*** Opening Source material ***

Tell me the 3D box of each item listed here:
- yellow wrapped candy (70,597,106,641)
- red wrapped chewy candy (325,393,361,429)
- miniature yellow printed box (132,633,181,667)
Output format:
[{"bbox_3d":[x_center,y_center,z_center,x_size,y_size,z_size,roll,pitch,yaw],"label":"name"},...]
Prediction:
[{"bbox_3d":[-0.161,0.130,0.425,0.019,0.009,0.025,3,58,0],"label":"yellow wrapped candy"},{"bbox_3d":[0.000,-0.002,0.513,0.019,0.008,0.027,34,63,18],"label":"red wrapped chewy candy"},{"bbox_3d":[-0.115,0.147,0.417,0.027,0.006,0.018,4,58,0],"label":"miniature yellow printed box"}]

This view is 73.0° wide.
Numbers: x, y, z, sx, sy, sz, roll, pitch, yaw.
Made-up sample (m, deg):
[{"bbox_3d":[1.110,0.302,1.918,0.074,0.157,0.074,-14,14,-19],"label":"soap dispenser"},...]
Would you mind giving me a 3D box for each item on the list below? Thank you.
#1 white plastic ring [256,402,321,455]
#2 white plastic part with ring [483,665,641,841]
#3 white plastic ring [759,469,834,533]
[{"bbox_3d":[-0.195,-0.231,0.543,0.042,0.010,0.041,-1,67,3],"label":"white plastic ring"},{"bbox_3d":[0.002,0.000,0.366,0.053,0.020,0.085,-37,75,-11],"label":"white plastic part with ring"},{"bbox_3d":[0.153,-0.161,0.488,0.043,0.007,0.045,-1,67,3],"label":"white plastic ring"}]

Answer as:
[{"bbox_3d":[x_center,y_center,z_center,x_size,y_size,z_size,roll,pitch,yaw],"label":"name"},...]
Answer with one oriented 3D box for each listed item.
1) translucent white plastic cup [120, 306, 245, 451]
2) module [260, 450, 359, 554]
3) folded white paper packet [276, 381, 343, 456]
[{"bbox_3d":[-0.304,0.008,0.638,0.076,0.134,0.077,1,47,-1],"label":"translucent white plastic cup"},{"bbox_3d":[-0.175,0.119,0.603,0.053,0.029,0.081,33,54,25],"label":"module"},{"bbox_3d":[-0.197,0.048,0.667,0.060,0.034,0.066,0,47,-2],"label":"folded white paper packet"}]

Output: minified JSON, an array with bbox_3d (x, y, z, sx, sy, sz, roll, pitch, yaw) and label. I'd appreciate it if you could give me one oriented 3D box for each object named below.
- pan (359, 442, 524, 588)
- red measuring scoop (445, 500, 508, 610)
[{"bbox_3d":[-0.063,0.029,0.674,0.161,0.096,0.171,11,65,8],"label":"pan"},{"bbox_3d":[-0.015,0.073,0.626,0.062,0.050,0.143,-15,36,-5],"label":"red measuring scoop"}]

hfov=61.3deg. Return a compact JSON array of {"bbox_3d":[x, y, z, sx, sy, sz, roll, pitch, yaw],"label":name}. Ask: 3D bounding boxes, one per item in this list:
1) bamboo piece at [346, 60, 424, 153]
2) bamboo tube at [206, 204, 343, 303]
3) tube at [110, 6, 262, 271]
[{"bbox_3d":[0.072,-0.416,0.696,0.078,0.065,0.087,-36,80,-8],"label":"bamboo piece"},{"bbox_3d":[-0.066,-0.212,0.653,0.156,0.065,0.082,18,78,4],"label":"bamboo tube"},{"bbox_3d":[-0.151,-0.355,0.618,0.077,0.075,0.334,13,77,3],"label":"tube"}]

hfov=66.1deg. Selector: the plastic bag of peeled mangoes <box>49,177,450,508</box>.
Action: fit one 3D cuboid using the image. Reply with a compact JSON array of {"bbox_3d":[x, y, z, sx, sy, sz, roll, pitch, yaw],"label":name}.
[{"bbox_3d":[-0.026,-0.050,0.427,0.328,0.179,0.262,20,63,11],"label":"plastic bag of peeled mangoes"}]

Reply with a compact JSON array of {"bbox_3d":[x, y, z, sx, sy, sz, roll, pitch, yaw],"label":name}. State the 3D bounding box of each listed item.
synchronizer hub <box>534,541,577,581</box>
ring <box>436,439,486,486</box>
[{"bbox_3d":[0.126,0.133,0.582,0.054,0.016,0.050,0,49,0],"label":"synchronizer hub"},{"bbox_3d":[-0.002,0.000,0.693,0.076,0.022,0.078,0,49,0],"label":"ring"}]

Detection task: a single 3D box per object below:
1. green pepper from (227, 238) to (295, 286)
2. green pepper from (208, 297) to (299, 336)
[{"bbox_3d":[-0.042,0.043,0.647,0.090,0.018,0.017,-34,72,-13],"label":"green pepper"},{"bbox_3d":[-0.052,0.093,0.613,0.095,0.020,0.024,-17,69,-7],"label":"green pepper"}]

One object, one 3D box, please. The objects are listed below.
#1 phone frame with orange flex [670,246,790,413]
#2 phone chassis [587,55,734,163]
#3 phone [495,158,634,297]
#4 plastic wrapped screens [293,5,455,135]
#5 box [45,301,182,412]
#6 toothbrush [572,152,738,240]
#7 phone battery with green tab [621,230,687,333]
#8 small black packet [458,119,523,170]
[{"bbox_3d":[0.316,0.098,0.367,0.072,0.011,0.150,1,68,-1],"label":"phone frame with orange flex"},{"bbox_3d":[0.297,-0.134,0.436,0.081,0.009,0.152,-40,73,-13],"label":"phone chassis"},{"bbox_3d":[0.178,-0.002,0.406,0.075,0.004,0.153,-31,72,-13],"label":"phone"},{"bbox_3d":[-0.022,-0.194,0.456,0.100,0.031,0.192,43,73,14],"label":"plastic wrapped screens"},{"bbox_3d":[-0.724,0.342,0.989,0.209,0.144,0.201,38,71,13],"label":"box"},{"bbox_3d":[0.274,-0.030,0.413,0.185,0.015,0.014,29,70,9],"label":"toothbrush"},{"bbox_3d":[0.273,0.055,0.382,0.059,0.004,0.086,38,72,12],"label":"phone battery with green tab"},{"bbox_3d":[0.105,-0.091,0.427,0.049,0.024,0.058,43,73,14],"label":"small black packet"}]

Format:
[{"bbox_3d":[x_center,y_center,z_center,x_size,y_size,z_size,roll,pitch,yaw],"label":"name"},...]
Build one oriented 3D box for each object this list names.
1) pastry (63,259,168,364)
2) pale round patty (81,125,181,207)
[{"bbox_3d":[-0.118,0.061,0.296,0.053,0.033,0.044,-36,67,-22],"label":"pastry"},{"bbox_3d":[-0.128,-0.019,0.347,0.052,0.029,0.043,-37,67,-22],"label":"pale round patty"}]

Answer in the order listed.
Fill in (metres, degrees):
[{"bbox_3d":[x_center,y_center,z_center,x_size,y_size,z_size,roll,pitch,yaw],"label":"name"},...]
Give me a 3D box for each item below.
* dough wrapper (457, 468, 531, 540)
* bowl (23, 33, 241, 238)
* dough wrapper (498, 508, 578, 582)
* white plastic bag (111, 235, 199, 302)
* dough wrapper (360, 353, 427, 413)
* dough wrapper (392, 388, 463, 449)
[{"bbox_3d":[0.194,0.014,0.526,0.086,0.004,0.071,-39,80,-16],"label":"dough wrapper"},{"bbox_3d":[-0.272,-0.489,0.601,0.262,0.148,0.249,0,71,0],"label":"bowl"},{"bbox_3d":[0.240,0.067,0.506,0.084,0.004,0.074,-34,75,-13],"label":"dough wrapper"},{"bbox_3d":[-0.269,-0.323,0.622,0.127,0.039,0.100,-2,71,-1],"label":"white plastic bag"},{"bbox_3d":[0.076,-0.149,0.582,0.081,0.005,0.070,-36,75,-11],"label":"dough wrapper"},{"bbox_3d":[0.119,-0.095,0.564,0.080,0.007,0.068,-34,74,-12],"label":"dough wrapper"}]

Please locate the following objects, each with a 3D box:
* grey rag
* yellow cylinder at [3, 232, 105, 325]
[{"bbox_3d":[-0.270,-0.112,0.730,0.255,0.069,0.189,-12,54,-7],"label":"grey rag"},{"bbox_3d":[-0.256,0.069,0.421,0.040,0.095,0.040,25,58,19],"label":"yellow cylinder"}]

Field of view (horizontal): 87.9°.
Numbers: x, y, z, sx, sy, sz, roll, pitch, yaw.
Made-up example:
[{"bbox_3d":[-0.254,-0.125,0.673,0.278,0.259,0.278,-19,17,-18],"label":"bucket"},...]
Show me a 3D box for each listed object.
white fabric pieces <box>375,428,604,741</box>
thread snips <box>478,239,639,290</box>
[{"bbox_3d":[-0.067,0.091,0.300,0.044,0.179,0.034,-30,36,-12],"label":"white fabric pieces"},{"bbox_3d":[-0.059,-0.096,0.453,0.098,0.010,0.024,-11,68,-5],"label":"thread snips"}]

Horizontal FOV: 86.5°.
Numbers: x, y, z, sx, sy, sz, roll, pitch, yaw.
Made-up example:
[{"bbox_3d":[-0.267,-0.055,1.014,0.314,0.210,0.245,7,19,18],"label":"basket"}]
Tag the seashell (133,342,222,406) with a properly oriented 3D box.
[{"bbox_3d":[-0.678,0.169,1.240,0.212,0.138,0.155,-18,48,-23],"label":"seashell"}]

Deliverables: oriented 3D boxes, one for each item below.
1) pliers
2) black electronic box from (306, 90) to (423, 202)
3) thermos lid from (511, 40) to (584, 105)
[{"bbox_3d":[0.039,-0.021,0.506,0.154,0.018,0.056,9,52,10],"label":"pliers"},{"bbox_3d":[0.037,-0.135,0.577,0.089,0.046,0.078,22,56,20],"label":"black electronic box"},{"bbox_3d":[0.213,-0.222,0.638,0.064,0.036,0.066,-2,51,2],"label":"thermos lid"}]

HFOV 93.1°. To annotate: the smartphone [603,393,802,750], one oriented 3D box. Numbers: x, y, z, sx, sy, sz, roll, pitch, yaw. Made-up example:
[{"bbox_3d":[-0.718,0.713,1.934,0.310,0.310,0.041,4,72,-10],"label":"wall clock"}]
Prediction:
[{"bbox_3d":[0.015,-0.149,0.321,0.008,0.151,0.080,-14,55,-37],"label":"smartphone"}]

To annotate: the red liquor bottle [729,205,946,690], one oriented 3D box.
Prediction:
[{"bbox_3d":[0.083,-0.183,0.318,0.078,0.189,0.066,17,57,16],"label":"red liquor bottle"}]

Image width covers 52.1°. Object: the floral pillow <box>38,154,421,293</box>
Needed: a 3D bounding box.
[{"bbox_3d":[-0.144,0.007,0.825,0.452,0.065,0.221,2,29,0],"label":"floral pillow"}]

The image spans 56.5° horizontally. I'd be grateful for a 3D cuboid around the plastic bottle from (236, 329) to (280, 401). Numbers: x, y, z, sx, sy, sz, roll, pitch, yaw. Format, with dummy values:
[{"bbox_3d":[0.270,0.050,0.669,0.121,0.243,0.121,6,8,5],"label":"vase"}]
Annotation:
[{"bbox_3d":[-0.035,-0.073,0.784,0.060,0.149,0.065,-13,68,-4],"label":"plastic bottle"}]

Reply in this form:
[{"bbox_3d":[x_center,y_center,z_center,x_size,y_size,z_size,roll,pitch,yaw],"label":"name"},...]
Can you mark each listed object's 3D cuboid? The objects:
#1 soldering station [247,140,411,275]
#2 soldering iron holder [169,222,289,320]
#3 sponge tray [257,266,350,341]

*** Closing Source material ***

Exercise aim:
Include the first line, the line containing "#2 white plastic", and every line between them, copied exactly from the material above; output no other line.

Expected answer:
Tell me the 3D box of each item listed here:
- yellow wrapped candy (70,597,106,641)
- red wrapped chewy candy (325,393,361,429)
- miniature yellow printed box (132,633,181,667)
Output format:
[{"bbox_3d":[x_center,y_center,z_center,x_size,y_size,z_size,roll,pitch,yaw],"label":"name"},...]
Prediction:
[{"bbox_3d":[-0.161,0.130,0.425,0.019,0.009,0.025,3,58,0],"label":"yellow wrapped candy"},{"bbox_3d":[0.000,-0.002,0.513,0.019,0.008,0.027,34,63,18],"label":"red wrapped chewy candy"},{"bbox_3d":[-0.115,0.147,0.417,0.027,0.006,0.018,4,58,0],"label":"miniature yellow printed box"}]

This view is 73.0° wide.
Numbers: x, y, z, sx, sy, sz, roll, pitch, yaw.
Made-up sample (m, deg):
[{"bbox_3d":[1.110,0.302,1.918,0.074,0.157,0.074,-14,14,-19],"label":"soap dispenser"},...]
Would you mind giving me a 3D box for each item on the list below? Thank you.
#1 white plastic ring [256,402,321,455]
#2 white plastic part with ring [483,665,641,841]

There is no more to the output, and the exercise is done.